If speeders on South Bay freeways haven't gotten the message to ease off the accelerator, this should do it.
The California Highway Patrol's newly created five-officer enforcement team issued 3,923 speeding tickets in the San Jose area during the first four months of this year, almost as many as the 4,155 speeding citations dished out by the entire 66-trooper South Bay division all of last year. One of the five even has a blister on his writing hand, his bosses say. At this pace, the anti-speeding unit will issue nearly three times more tickets in 2007 than were issued in 2006.
Still, not enough drivers are slowing down, and the pickings have been easy.
"There are so many people out there who think that they no longer will see the Highway Patrol that all bets are off, and they're speeding again," CHP spokesman Steve Perea said. "People still haven't learned."
Overall, the CHP team issued 4,429 tickets from Jan. 1 to April 30, including 180 for carpool cheaters, 172 for seat-belt scofflaws and 154 for drivers who had expired tags or were guilty of other misdeeds.
The total could have been even higher, considering that the entire unit was off the road for 2 1/2 weeks to attend training sessions, one officer has been sidelined with an injured wrist and the team - usually, mind you - doesn't go out on rainy days.
The five officers swarm a different stretch of road every weekday, sometimes working in the morning and sometimes
in the afternoon. The goal is to keep drivers guessing and ease what CHP commanders describe as a freeway "free-for-all" mentality. They say they are determined to change a sobering fact: Speeding is the main cause in two of every three highway deaths in the state.
For years, motorists have lamented the absence of patrols on state highways and expressways, for good reason. The CHP's staffing level of 66 patrol officers in its San Jose branch is down from 85 three years ago and from 119 in 1969.
Statewide, counting those troopers who are assigned to special duties, from homeland security to organized crime units, there are 1,000 fewer cops cruising freeways than in 1970. Since then, San Jose's population has nearly doubled to nearly 1 million residents, and Santa Clara County has added nearly 400 more lane miles on its freeways and expressways.
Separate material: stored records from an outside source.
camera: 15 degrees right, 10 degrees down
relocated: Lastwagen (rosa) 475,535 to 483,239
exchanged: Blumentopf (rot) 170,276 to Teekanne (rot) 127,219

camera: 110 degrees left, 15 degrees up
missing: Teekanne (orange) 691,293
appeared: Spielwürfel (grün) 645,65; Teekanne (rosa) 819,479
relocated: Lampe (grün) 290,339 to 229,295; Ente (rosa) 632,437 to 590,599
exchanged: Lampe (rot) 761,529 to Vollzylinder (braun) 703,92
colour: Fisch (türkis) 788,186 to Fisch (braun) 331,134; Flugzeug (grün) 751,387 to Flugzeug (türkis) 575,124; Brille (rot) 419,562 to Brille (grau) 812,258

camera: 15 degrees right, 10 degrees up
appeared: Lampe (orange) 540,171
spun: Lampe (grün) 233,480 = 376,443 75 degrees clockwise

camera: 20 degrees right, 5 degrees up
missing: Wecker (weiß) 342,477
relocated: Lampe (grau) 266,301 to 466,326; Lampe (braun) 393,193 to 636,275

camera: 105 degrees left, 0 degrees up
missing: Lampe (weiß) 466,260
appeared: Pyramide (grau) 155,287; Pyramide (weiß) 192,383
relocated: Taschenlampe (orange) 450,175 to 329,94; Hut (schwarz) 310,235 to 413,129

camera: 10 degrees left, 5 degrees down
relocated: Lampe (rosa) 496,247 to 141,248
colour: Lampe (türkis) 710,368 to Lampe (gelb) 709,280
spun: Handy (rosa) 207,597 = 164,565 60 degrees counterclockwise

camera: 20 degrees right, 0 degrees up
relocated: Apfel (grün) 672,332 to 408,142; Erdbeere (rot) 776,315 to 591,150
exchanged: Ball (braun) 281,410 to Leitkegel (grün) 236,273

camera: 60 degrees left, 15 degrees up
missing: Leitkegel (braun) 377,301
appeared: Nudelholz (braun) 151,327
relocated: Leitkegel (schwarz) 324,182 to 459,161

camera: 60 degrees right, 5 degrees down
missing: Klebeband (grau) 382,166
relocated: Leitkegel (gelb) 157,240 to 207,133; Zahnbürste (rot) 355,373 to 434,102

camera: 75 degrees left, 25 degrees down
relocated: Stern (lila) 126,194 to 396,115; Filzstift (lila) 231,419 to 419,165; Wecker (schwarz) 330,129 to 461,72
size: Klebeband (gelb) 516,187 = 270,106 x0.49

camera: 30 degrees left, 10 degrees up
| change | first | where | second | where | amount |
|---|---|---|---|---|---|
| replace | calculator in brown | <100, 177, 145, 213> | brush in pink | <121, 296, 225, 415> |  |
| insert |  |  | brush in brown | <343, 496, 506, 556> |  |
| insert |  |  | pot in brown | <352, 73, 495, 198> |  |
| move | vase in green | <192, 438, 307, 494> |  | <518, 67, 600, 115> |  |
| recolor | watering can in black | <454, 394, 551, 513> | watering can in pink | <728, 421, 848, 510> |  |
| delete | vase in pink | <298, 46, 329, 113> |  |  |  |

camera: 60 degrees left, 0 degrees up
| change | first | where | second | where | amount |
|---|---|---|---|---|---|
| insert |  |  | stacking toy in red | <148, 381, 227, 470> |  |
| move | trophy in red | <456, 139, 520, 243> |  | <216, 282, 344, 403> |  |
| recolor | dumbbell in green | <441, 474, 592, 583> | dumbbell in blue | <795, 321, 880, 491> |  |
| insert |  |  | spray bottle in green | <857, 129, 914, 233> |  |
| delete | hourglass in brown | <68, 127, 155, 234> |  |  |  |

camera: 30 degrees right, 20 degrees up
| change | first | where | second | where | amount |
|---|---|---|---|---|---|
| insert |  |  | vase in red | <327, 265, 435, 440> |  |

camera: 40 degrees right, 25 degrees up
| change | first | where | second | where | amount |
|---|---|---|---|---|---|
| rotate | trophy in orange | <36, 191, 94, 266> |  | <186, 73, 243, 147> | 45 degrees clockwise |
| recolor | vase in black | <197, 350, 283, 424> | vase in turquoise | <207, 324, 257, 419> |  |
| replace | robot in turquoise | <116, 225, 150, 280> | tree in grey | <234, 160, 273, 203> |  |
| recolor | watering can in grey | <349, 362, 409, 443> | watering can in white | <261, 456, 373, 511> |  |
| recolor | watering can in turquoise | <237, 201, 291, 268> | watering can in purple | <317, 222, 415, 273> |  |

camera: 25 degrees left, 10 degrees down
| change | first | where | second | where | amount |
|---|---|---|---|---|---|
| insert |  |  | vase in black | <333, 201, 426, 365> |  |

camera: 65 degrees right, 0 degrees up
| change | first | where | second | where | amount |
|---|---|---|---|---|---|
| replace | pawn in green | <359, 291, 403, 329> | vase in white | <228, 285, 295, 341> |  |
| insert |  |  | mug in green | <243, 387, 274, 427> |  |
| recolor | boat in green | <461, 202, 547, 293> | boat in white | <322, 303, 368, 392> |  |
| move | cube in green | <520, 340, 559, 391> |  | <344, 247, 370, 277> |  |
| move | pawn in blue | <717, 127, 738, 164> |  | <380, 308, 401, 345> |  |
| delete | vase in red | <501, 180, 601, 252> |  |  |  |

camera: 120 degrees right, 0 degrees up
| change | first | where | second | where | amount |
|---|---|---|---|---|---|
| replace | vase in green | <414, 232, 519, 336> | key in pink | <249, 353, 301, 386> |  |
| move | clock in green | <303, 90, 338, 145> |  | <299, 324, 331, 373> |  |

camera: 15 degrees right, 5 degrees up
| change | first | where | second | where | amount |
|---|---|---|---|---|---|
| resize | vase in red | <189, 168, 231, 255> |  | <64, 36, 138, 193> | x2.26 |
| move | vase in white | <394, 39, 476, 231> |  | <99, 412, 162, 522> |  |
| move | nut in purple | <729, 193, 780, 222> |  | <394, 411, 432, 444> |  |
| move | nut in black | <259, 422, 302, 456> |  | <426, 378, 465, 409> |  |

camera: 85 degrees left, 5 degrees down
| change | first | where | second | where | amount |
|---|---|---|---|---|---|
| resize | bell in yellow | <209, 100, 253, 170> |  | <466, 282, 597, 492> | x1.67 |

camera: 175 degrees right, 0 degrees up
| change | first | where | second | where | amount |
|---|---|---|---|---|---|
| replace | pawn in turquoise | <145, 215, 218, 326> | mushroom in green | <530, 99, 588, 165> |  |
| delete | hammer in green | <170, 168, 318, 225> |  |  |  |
Most of the San Jose unit's tickets are given to drivers going 80 mph or faster. Several have been clocked at 105 mph. So many are being written that it's taken a toll on officer Jason Morton, who has issued more than 1,000 citations since Jan. 1.
"He has a big fat blister on his finger from writing so many tickets," Perea said. "No kidding."
One road that the CHP has largely avoided has been Highway 87, where construction to widen the freeway to six lanes has been under way. Yet complaints have been loud and frequent about drivers ignoring the 55 mph speed limit and a huge number of carpool cheaters.
"Please, please I beg you ... please," said motorist Keith Lyall of San Jose, steamed over the number of cheaters on Highway 87 whom he blames for his sometimes one-hour, 12-mile commute on 87. "I don't blame them too much as I've never seen the CHP on 87 and there is very little risk of getting stopped.
"Can you ask the CHP, just once, to put a little fear and intimidation in these blatant cheaters?"
Perea admitted the CHP has avoided Highway 87, saying that adding traffic cops while construction is under way could make the situation worse. But once widening is completed in a few weeks, officers will be out, thick ticket books in tow.
"Folks are distracted by construction," Perea said. "If they see an officer on top of that, it's not only dangerous for them but for the officers as well."
Police have scoped out this freeway and know that the straightaways from Almaden Expressway past the Interstate 280 split and north of Taylor Street to Highway 101 could lead to some fast driving.
"We'll be out there," Perea promised. "Absolutely."